Un giorno mentre s’intrattenevano di cose
indifferenti, ed era la vigilia di una caccia, in cui il primogenito
doveva accompagnare il Sultano, questo giovane disse al fratello minore:
— Fratel mio,
dappoiché non siamo ancora ammogliati e viviamo in sì buona armonia, mi
è venuto un pensiero: sposiamo in uno stesso giorno due sorelle da
scegliere in qualche famiglia a modo.
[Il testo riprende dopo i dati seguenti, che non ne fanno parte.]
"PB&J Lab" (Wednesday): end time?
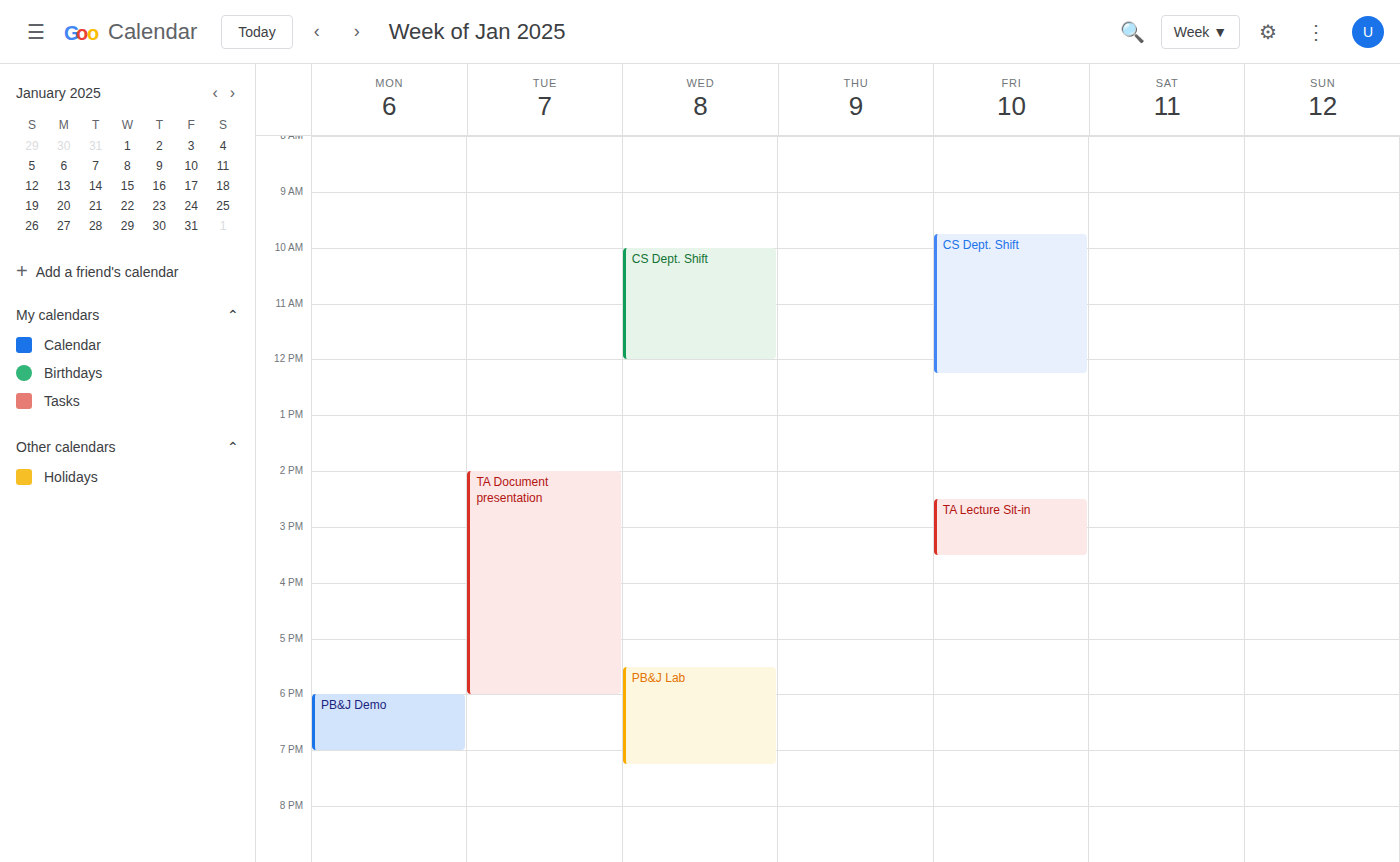
7:15 PM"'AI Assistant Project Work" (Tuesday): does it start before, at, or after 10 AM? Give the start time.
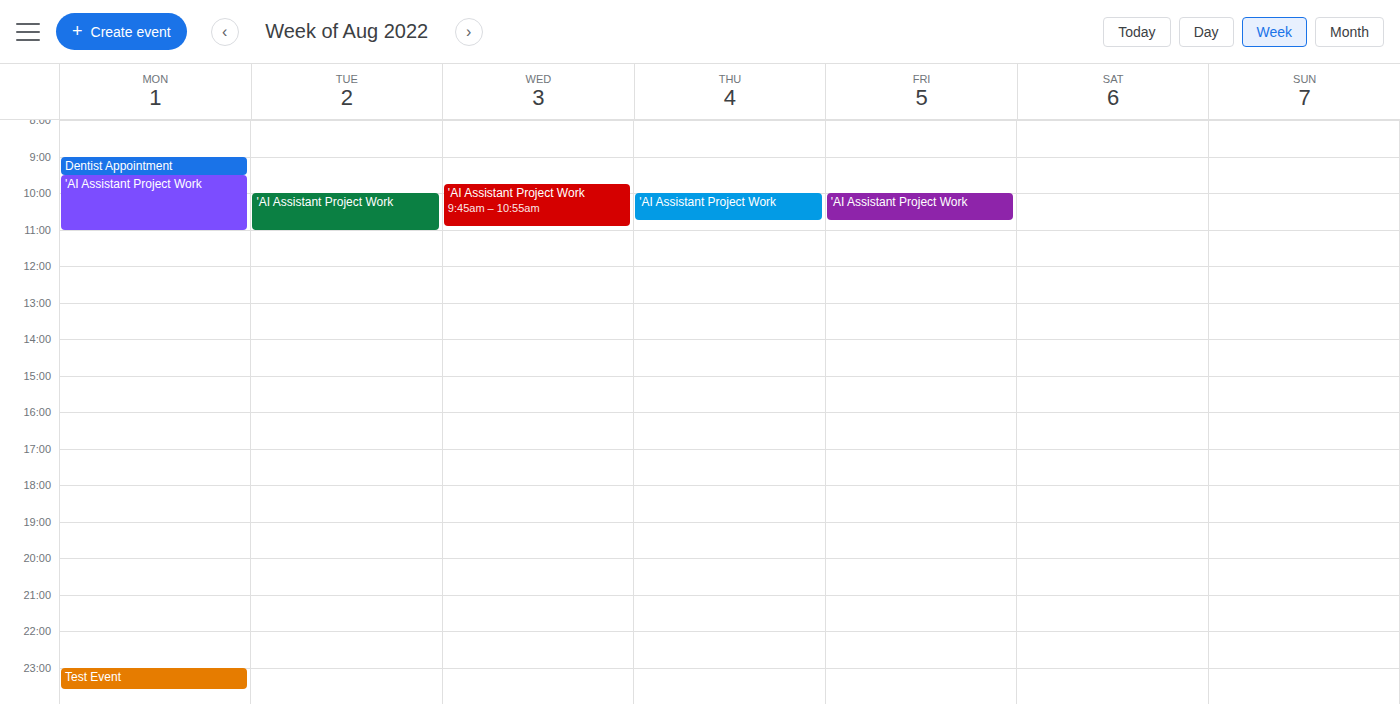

E supposto che le nostre mogli
concepiscano la prima notte delle nostre nozze e poscia si sgravino lo
stesso giorno, la
vostra di un figlio e
la mia di un figlio, li mariteremo insieme.
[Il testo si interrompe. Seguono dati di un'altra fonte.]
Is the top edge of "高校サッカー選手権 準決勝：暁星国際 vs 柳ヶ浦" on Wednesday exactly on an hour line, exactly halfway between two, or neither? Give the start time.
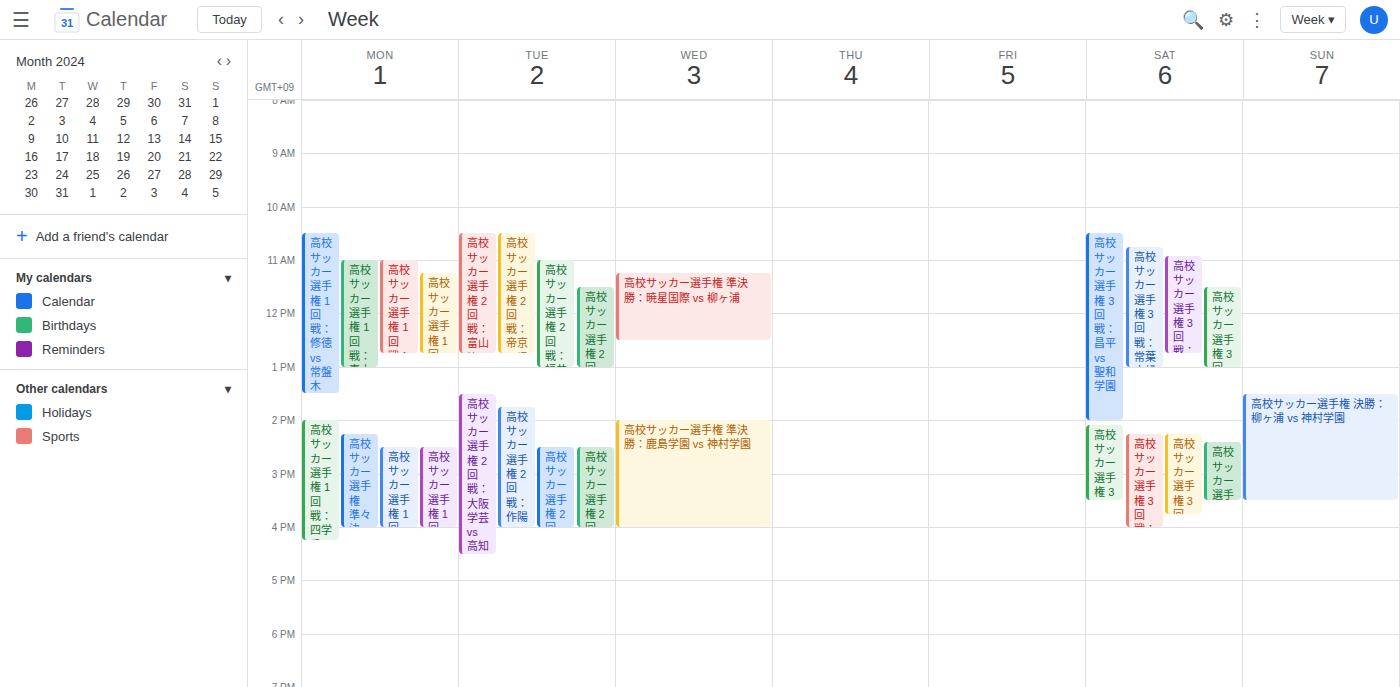
11:15 -- neither: a quarter of the way from the 11:00 line to the 12:00 line.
— Benissimo, — rispose il cadetto — vi
acconsento: solo bramerei sapere se pretendereste che mio figlio dovesse
dare una dote a vostra figlia?
— Naturalmente — soggiunse il primogenito.
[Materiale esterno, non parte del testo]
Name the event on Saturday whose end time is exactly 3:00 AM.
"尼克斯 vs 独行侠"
— E in questo non andiam d’accordo — replicò
il cadetto — il maschio essendo più nobile della femmina spetterebbe a
voi il dare una buona dote a vostra figlia.
Simile bizzarra quistione sorta fra due
fratelli, non lasciò di procedere molto innanzi e Schemseddin Mohammed
s’infuriò al punto di arrivare alle minacce.
— Se domani — disse — non dovessi andare ad
accompagnare il Sultano a caccia vi tratterei come meritate: ma al mio
ritorno ne riparleremo, state tranquillo.
L’indomani si alzò per tempo e si recò dal
Sultano.
In quanto a Noureddin Alì, dopo aver passata
una notte agitatissima, vedendo non esser più possibile continuare a
vivere con un fratello, il quale lo trattava con tanta alterigia, fece
preparare una mula, si provvide di denaro, di pietre preziose e di
viveri, e partì.
Appena fu uscito dal Cairo prese la via del
deserto: senonché la sua mula essendo morta, gli convenne andare a
piedi.
Per fortuna lo incontrò un corriere che
andava a Bassora, il quale presolo in groppa lo trasportò fin là.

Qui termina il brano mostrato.